The optional behavior is contolled with two vars:

HERE_PREFIX
Initially it is treated as a comma-separated list so that you can set it with an env var. The package’s init code converts it into an array. You can modify the array in your code to change the prefixes on the fly. Treat it as a stack:
  • if you need to add a prefix, do it as HERE_PREFIX+=(prefix)
  • if you need to remove a previously added prefix, do it as unset -v HERE_PREFIX[-1]
  • if you need to ‘close’ a prefix and ‘open’ another one right away, change the top prefix with HERE_PREFIX[-1]=prefix

Do not assign directly like HERE_PREFIX=(prefix), it could discard prefixes possibly set on script start with env vars.

HERE_CONTEXT
Enable execution context printing with y value.

Feature matrix

fullminimicro
prefixstatic and autostaticno
execution contextyesnono

here2

You can use here2 message instead of here message >&2. It is a one-line wrapper which literally does that.

bye

By default bye prints a message with here to stderr and exits with code 1. You can set a custom exit code with BYE_EXIT var.

Like here, bye has its own BYE_PREFIX and BYE_CONTEXT. The former is prepended to HERE_PREFIX on the fly. The latter, if set to y, overrides HERE_PREFIX on the fly.

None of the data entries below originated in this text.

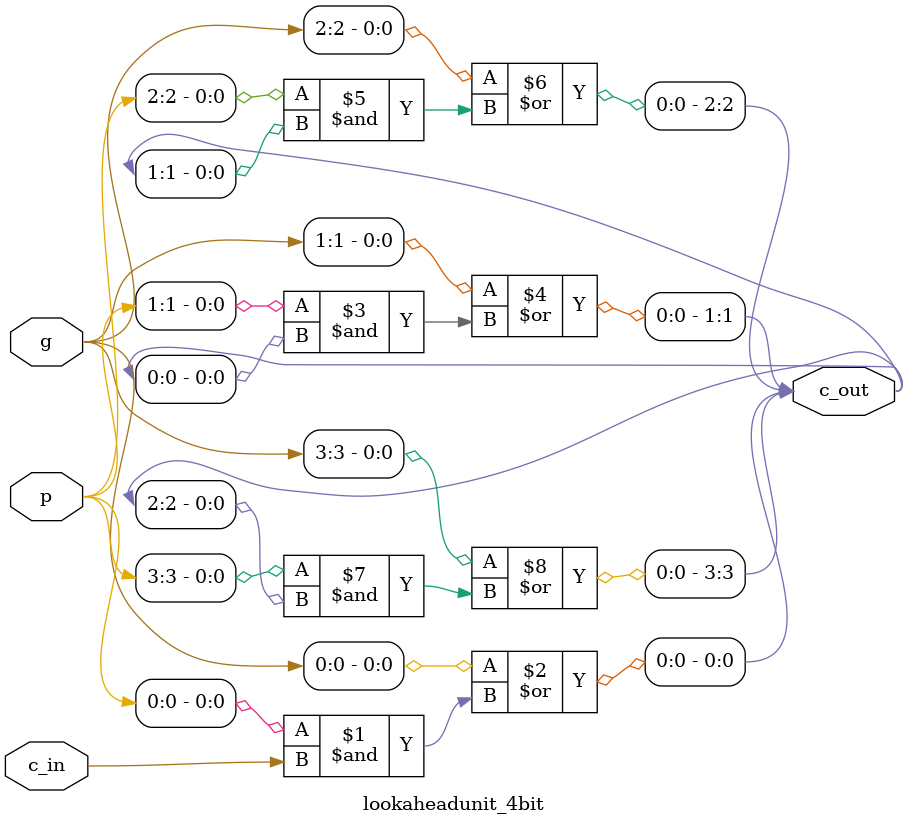
<source format=v>
module lookaheadunit_4bit(
    input c_in,
    input [3:0] p,
    input [3:0] g,
    output [3:0] c_out
);

assign c_out[0] = g[0] | (p[0] & c_in);
assign c_out[1] = g[1] | (p[1] & c_out[0]);
assign c_out[2] = g[2] | (p[2] & c_out[1]);
assign c_out[3] = g[3] | (p[3] & c_out[2]);

endmodule
</source>
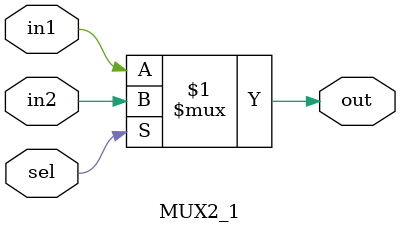
<source format=v>
module MUX2_1(
       	input in1, 
	input in2, 
	input sel,
	output out
);

assign out = sel?in2:in1;

endmodule

</source>
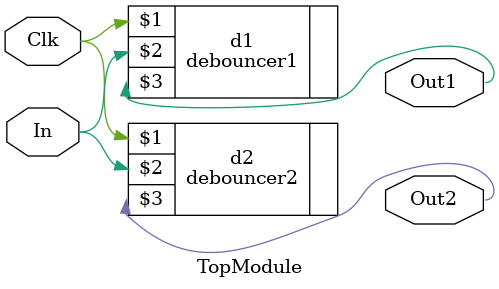
<source format=v>
module TopModule(Clk,In,Out1,Out2);
	input Clk, In;
	output Out1, Out2;

	debouncer1 d1(Clk,In,Out1); 
	debouncer2 d2(Clk,In,Out2); 
	
endmodule

</source>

With these vars you can for example only make here calls issued by bye to show the auto prefix and print the context.

Light editions have the same limitations as for here.

Examples

micro

here is a dumb printer, no prefixes, no context. bye supports custom exit codes.

#!/usr/bin/env bash

source here-bye.micro.sh

here 'a message printed by "here"'

BYE_EXIT=2 bye 'a message printed by "bye"'

Result:

a message printed by "here"
a message printed by "bye"

mini

here supports static prefixes.

#!/usr/bin/env bash

source here-bye.mini.sh

f1 () {
    here 'hello from f1'
    bye 'cya later'
}

f2 () {
    here 'hello from f2'
    f1
}

here 'the following messages are prefixed with [config]'

HERE_PREFIX+=(config)

here 'until "config" is popped off the HERE_PREFIX array'
here 'a message printed by "bye" would be prefixed as well'

HERE_PREFIX+=(files)

here 'this message has one more prefix, [files]'

unset -v 'HERE_PREFIX[-1]'

here 'out of "files" subsection'

unset -v 'HERE_PREFIX[-1]'

here 'out of "config" section'

f2

Result:

the following messages are prefixed with [config]
[config] until "config" is popped off the HERE_PREFIX array
[config] a message printed by "bye" would be prefixed as well
[config][files] this message has one more prefix, [files]
[config] out of "files" subsection
out of "config" section
hello from f2
hello from f1
cya later

A useful application of prefixes, even if you dont use them explicitly in the code, could be filtering the script’s output for any here messages:

HERE_PREFIX=token ./script.sh 2>&1 | grep token

full

here supports auto prefix and context.

Modify the source line to include here-bye.sh instead of the mini edition in the above example and run it with env vars HERE_PREFIX=auto BYE_CONTEXT=y to unleash the power.

Result:

[./demo.sh:15] the following messages are prefixed with [config]
[./demo.sh:19][config] until "config" is popped off the HERE_PREFIX array
[./demo.sh:20][config] a message printed by "bye" would be prefixed as well
[./demo.sh:24][config][files] this message has one more prefix, [files]
[./demo.sh:28][config] out of "files" subsection
[./demo.sh:32] out of "config" section
[./demo.sh:11 f2] hello from f2
[./demo.sh:6 f1] hello from f1
[./demo.sh:7 f1] cya later

--- context ---
./demo.sh:7 f1
./demo.sh:12 f2
./demo.sh:34
---

Advanced topics

There is one more config var, an associative array HERE_WRAP, which is only of interest if you wanted to wrap here in a custom function. For example you might want to use another name for it, like say:

say () {
    here "$@"
}

With just that the top element of the execution context would always be the line inside say where here is called. So for example auto prefix would always report the same line. To make it step over say you’d have to add the function to HERE_WRAP:

HERE_WRAP[say]=t

By default the array contains bye and here2.

History

The project originally started with a gist advertised in /r/bash as the exit function on steroids. Multiple people asked me for a context printer not tied to exit. I reworked the original code to separate the printing stuff, thats how here-bye emerged.